Skin-friction drag reduction in buoyant bubbly plane Couette flow

In surface flows, bubbles or air layers can reduce the effective density of the liquid. With a reduced effective density, the surface drag can be reduced, which is why the addition of bubbles or an air layer are attractive methods to achieve drag reduction. However, the role of buoyancy of the air on bubbly drag reduction are unknown. Here we show that highly buoyant bubbles in a plane Couette flow tend to form air layers and lead to skin-friction drag reduction of up to 20\%. The datasets are obtained from direct numerical simulations of bubbly flow using the phase field method, with over two decades of Froude numbers at a friction Reynolds number of 180. We found that by gradually increasing buoyancy relative to fluid inertia, that is, by reducing the Froude number, bubbles will preferentially concentrate to the surface away from gravity.
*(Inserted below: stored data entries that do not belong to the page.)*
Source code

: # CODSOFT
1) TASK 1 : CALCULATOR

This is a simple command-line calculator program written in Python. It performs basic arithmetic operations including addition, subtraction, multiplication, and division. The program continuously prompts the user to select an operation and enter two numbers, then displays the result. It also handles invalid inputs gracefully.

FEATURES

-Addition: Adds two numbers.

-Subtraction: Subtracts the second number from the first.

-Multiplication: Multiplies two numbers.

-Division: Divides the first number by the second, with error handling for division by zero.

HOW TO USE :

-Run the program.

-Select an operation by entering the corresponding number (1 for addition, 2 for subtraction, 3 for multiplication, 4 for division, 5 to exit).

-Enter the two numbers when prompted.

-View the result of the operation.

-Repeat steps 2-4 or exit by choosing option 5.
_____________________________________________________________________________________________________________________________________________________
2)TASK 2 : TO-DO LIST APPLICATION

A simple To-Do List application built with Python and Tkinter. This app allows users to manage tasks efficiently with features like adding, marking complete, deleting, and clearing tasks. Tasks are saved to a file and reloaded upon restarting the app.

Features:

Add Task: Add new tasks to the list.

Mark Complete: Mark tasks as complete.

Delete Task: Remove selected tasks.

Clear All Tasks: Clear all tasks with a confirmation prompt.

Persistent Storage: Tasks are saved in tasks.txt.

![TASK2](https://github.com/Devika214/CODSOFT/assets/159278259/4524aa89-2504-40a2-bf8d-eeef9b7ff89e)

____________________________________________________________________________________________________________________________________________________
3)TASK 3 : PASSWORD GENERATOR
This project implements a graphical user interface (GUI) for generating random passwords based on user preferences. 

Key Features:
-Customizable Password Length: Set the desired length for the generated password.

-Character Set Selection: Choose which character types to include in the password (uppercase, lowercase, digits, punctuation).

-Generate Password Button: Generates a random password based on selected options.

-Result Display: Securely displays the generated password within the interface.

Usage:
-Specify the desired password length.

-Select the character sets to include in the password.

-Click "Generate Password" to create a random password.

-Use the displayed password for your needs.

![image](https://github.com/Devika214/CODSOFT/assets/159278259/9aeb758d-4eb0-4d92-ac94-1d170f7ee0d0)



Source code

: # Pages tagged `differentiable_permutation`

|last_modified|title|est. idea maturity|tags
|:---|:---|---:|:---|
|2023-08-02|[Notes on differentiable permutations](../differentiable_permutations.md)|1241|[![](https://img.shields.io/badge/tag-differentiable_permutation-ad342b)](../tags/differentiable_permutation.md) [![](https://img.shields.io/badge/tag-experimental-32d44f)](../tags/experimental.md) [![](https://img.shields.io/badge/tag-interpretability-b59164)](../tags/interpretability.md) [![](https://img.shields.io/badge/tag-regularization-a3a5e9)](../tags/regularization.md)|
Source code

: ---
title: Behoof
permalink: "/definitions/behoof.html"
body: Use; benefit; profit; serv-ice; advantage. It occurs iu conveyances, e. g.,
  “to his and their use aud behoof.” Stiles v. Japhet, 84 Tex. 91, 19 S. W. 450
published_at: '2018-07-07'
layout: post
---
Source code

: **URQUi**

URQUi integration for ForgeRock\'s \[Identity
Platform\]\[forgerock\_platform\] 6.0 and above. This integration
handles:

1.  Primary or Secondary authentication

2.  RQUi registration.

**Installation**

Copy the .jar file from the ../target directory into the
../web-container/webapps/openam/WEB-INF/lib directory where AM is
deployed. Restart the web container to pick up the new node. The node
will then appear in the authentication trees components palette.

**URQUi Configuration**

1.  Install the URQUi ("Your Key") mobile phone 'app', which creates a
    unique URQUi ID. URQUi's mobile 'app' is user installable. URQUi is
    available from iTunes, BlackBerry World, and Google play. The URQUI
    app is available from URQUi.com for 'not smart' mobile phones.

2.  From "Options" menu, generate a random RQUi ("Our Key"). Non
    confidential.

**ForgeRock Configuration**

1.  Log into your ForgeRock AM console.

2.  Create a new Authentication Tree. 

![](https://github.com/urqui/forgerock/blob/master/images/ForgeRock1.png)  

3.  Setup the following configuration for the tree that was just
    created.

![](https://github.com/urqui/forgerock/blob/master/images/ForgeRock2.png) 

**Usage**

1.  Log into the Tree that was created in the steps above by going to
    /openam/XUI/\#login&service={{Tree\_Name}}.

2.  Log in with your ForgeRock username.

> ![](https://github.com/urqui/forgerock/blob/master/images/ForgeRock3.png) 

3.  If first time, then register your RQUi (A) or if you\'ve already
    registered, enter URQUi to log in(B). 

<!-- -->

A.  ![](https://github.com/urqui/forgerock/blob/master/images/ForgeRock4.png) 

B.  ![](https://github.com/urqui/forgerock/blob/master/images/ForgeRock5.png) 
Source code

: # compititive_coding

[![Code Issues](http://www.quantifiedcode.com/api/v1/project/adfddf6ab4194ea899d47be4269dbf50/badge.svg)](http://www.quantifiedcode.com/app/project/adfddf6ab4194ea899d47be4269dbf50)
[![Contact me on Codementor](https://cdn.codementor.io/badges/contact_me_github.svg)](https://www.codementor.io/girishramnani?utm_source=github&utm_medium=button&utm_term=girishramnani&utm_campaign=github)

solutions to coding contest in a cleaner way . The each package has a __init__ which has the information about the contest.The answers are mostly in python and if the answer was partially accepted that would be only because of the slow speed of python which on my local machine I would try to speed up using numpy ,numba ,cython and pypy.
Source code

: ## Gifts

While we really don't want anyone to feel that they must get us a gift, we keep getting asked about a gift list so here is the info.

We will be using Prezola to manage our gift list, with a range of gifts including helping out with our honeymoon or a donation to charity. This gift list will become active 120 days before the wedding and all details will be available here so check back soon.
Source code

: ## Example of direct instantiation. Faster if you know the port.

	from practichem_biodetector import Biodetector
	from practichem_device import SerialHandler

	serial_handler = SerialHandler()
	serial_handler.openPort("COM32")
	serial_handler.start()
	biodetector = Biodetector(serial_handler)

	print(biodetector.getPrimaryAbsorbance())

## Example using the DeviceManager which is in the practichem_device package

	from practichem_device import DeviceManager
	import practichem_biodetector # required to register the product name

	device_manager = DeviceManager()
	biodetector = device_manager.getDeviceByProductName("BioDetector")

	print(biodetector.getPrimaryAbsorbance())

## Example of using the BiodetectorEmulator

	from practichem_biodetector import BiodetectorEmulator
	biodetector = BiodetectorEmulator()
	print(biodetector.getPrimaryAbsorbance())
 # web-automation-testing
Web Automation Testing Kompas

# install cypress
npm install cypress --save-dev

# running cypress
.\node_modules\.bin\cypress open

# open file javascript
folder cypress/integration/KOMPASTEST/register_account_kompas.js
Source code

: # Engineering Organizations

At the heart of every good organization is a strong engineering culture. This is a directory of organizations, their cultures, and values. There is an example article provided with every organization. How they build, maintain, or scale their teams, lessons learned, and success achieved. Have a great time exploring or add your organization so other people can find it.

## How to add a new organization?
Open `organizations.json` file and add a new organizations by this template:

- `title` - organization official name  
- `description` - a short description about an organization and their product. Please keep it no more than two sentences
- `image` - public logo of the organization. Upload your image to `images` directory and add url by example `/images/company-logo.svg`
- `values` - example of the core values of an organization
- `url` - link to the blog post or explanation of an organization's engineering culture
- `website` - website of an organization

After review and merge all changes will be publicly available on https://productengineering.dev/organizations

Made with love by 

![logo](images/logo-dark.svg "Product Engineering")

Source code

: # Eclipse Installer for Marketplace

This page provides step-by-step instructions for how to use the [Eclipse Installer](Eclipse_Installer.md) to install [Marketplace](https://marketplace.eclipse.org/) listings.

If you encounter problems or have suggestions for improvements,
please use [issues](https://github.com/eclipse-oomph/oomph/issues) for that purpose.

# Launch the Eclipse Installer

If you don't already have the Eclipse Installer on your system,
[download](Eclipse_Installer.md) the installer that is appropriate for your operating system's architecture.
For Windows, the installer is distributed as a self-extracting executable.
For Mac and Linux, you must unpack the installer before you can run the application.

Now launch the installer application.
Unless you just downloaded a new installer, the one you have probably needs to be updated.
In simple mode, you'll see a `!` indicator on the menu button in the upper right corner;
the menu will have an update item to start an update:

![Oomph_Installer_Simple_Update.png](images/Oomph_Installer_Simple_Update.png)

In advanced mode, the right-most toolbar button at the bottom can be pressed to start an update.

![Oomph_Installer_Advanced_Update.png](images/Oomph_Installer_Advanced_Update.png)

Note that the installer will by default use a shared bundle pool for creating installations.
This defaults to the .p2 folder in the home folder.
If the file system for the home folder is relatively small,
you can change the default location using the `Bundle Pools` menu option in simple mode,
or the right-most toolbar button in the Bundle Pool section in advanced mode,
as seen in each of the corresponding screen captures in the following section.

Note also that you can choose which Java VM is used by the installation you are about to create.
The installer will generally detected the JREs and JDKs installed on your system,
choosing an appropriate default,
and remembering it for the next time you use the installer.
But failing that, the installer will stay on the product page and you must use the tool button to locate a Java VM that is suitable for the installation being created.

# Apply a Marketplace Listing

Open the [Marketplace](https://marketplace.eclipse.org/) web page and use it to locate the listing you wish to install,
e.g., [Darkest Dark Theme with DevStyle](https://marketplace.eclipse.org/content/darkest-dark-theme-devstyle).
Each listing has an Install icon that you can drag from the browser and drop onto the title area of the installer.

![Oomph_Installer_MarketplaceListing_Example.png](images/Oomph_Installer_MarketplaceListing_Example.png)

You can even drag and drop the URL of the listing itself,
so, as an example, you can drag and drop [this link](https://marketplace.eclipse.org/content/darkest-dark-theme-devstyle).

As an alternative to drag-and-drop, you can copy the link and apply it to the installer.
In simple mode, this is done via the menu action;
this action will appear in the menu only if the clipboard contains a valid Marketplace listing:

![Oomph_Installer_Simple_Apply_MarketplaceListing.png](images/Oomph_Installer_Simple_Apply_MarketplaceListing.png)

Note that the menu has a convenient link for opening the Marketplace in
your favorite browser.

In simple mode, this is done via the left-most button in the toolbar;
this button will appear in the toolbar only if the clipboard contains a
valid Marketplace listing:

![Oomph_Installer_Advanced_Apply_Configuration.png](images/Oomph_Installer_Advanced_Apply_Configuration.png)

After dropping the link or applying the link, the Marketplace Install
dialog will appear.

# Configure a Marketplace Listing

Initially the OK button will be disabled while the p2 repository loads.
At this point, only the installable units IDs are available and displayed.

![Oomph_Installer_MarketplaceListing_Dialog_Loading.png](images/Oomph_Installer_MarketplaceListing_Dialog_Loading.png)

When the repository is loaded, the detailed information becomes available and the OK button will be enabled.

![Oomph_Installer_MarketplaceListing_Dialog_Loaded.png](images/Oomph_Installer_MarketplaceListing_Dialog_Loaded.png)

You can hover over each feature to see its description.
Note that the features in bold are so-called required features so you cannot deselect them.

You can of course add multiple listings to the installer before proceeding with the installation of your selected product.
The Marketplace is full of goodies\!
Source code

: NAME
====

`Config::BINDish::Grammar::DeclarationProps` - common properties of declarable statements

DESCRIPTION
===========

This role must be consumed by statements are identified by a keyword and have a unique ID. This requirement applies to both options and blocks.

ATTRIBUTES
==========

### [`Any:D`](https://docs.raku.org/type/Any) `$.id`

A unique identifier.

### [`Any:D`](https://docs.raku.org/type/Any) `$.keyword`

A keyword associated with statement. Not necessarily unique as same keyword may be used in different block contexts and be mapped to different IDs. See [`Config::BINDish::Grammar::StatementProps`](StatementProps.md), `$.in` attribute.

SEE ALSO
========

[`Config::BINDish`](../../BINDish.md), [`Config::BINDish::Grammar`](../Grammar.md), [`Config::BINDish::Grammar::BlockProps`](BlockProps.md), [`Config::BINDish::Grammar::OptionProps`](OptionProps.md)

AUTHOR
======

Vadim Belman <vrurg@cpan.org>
At a critical Froude value, the bubbly flow catastrophically converts to an air-layer flow. At this point, skin-friction drag at the air-layer side is reduced by 10-20\%. Remarkably, the skin-friction drag at the water-layer side remains largely unaffected. Our results demonstrate that favorable bubbly drag reduction occurs when an ideal ratio between buoyancy and inertia is met in plane Couette flow.